Task description - Rewrite the whole listing below, renaming every "Transcribe" to "Write out" and keeping everything else unchanged.

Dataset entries
----------------------------------------

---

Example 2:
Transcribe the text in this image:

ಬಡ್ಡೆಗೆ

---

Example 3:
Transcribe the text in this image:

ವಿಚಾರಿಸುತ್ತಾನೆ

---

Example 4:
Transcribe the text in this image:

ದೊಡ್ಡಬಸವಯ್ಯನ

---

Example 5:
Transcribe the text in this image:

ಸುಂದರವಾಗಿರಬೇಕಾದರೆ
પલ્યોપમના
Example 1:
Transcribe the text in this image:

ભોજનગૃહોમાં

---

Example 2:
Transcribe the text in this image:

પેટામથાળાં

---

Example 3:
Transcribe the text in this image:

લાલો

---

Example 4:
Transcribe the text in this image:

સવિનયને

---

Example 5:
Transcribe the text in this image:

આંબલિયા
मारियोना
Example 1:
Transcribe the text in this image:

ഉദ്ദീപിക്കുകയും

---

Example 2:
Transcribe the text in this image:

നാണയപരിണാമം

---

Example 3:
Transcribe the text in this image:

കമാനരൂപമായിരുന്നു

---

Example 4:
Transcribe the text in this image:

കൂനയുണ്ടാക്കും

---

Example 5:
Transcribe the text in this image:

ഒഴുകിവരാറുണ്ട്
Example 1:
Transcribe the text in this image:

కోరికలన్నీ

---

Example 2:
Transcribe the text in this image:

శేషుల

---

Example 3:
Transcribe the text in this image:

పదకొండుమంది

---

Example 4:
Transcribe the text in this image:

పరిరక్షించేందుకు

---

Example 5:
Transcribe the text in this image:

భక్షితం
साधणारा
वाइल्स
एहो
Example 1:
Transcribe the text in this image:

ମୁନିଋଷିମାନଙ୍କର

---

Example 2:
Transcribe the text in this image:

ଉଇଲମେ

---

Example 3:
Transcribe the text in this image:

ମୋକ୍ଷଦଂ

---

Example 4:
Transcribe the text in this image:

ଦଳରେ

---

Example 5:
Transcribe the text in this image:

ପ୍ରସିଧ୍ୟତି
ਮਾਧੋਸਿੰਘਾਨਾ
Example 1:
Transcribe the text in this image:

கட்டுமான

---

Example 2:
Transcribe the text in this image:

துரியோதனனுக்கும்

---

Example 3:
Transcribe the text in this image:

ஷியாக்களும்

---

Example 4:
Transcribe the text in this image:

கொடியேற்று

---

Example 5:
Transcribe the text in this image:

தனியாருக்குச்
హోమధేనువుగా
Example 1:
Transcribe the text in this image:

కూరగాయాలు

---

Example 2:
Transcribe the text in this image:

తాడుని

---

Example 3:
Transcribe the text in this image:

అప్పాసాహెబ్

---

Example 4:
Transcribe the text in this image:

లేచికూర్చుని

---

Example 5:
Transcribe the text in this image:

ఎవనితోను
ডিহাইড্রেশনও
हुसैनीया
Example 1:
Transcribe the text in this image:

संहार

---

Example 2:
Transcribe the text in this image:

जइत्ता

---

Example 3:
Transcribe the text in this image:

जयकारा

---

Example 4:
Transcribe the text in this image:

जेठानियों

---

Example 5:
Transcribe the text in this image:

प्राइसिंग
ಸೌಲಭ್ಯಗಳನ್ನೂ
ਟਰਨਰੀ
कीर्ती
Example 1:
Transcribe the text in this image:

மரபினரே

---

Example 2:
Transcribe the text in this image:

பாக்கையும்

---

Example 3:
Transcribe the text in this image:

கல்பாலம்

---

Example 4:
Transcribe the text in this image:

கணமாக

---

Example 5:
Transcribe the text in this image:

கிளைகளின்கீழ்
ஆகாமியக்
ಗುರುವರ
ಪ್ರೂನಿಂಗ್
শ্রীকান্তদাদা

----------------------------------------

Output for this task -
---

Example 2:
Write out the text in this image:

ಬಡ್ಡೆಗೆ

---

Example 3:
Write out the text in this image:

ವಿಚಾರಿಸುತ್ತಾನೆ

---

Example 4:
Write out the text in this image:

ದೊಡ್ಡಬಸವಯ್ಯನ

---

Example 5:
Write out the text in this image:

ಸುಂದರವಾಗಿರಬೇಕಾದರೆ
પલ્યોપમના
Example 1:
Write out the text in this image:

ભોજનગૃહોમાં

---

Example 2:
Write out the text in this image:

પેટામથાળાં

---

Example 3:
Write out the text in this image:

લાલો

---

Example 4:
Write out the text in this image:

સવિનયને

---

Example 5:
Write out the text in this image:

આંબલિયા
मारियोना
Example 1:
Write out the text in this image:

ഉദ്ദീപിക്കുകയും

---

Example 2:
Write out the text in this image:

നാണയപരിണാമം

---

Example 3:
Write out the text in this image:

കമാനരൂപമായിരുന്നു

---

Example 4:
Write out the text in this image:

കൂനയുണ്ടാക്കും

---

Example 5:
Write out the text in this image:

ഒഴുകിവരാറുണ്ട്
Example 1:
Write out the text in this image:

కోరికలన్నీ

---

Example 2:
Write out the text in this image:

శేషుల

---

Example 3:
Write out the text in this image:

పదకొండుమంది

---

Example 4:
Write out the text in this image:

పరిరక్షించేందుకు

---

Example 5:
Write out the text in this image:

భక్షితం
साधणारा
वाइल्स
एहो
Example 1:
Write out the text in this image:

ମୁନିଋଷିମାନଙ୍କର

---

Example 2:
Write out the text in this image:

ଉଇଲମେ

---

Example 3:
Write out the text in this image:

ମୋକ୍ଷଦଂ

---

Example 4:
Write out the text in this image:

ଦଳରେ

---

Example 5:
Write out the text in this image:

ପ୍ରସିଧ୍ୟତି
ਮਾਧੋਸਿੰਘਾਨਾ
Example 1:
Write out the text in this image:

கட்டுமான

---

Example 2:
Write out the text in this image:

துரியோதனனுக்கும்

---

Example 3:
Write out the text in this image:

ஷியாக்களும்

---

Example 4:
Write out the text in this image:

கொடியேற்று

---

Example 5:
Write out the text in this image:

தனியாருக்குச்
హోమధేనువుగా
Example 1:
Write out the text in this image:

కూరగాయాలు

---

Example 2:
Write out the text in this image:

తాడుని

---

Example 3:
Write out the text in this image:

అప్పాసాహెబ్

---

Example 4:
Write out the text in this image:

లేచికూర్చుని

---

Example 5:
Write out the text in this image:

ఎవనితోను
ডিহাইড্রেশনও
हुसैनीया
Example 1:
Write out the text in this image:

संहार

---

Example 2:
Write out the text in this image:

जइत्ता

---

Example 3:
Write out the text in this image:

जयकारा

---

Example 4:
Write out the text in this image:

जेठानियों

---

Example 5:
Write out the text in this image:

प्राइसिंग
ಸೌಲಭ್ಯಗಳನ್ನೂ
ਟਰਨਰੀ
कीर्ती
Example 1:
Write out the text in this image:

மரபினரே

---

Example 2:
Write out the text in this image:

பாக்கையும்

---

Example 3:
Write out the text in this image:

கல்பாலம்

---

Example 4:
Write out the text in this image:

கணமாக

---

Example 5:
Write out the text in this image:

கிளைகளின்கீழ்
ஆகாமியக்
ಗುರುವರ
ಪ್ರೂನಿಂಗ್
শ্রীকান্তদাদা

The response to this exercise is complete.